(Extracted records)
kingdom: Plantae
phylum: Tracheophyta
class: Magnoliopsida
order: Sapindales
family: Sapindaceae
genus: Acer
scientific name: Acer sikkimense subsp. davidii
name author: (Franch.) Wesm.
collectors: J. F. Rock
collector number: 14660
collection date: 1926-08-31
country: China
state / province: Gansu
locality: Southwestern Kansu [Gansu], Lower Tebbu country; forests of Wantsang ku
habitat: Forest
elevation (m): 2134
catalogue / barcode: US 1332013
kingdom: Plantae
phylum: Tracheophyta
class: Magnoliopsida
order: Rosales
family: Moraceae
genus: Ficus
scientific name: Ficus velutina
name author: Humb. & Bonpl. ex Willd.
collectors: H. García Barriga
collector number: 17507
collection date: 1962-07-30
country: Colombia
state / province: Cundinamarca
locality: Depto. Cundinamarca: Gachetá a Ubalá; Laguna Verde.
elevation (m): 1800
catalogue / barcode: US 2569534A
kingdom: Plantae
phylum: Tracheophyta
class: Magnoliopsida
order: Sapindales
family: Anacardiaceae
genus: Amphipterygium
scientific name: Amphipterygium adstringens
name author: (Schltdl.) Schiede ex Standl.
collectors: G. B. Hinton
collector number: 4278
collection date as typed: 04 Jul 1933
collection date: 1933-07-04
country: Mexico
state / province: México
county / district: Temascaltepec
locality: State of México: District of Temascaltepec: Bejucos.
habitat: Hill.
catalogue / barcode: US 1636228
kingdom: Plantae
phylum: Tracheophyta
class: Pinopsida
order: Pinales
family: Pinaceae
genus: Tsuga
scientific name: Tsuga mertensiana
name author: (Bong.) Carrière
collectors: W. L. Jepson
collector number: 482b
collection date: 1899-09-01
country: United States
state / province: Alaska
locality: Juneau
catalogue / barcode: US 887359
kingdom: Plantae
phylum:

- [The request]: Filter the rows above, keeping each line that contains the word "collectors".

- [Final result]:
collectors: J. F. Rock
collectors: H. García Barriga
collectors: G. B. Hinton
collectors: W. L. Jepson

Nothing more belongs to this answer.